Ovum analyst and author of the report, Neha Dharia, says telecommunications operators stand to lose approximately $9 billion more profit than they did in 2011 due to social messaging, “despite their efforts [to innovate and offer creative new services to their consumers using the IP channel]”.

Dharia says, with multi-platform texting application KakaoTalk set to spread beyond South Korea and US-based WhatsApp continuing its rapid proliferation across the world, the pressure is on and telcos will have to expand their messaging portfolios to offer a range of messaging services beyond SMS.

SMS still on top

At this year's Mobile World Conference, in February, global mobile messaging services company Acision noted that SMS still dominates mobile messaging.

In an earlier Ovum report, “The Casualties of Social Messaging”, it was revealed that, although 2011 saw operators globally losing $13.9 billion (about R109 billion) in messaging revenue, SMS remained “a sound revenue stream” that earned them $153 billion in the same year.

Ovum says, however, despite the solid allotment of SMSes, there is undoubtedly an increasing shift towards IP-based messaging. “Even though this shift is bound to smartphone users, it has still managed to cost operators [a loss accounting for 9% of total messaging revenues], and is large enough to make operators sit up and take notice of this emerging threat.”

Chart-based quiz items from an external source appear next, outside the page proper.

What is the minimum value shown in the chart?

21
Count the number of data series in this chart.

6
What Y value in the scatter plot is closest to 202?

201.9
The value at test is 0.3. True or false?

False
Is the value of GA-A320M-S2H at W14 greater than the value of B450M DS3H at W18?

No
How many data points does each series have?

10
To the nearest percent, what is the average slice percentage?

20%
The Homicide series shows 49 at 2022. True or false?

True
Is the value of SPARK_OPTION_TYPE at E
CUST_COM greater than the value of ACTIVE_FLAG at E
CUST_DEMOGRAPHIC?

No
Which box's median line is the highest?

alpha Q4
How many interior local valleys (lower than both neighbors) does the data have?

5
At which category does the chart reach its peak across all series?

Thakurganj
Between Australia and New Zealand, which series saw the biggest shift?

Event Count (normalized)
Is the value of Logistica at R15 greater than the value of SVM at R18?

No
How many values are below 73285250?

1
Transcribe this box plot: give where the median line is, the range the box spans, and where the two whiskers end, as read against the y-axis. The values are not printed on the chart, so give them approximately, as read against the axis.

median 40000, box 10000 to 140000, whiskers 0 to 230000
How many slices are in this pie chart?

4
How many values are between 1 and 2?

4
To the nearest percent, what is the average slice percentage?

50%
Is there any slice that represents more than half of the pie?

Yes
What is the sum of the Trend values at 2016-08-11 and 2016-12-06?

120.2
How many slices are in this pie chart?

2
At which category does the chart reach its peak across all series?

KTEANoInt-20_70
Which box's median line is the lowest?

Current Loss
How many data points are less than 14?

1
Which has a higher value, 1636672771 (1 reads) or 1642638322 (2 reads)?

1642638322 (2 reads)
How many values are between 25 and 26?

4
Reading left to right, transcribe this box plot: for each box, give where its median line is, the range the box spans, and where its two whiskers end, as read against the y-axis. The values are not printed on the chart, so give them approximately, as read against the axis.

In what was a rare interview with co-founder of WhatsApp, Brian Acton, Reuters reported the software start-up head said the service was not a threat to operators, but rather held that it would “benefit [operators] quite substantially”. Acton said WhatsApp, which handled one billion messages a day last October (just two years after its launch), was helping operators move their customers to data packages that would prove more profitable in the long term.

Vodacom spokesperson Richard Boorman says although the rise of social messaging “certainly has an impact” on the operators' dynamics, it is not a case of one-for-one substitution.

“I don't think you can draw a direct correlation between the rise of social messaging and decline of SMS, because there will always be a need for SMS or something like it.” A case in point, says Boorman, is the use of SMS for official notifications from banks and other institutions.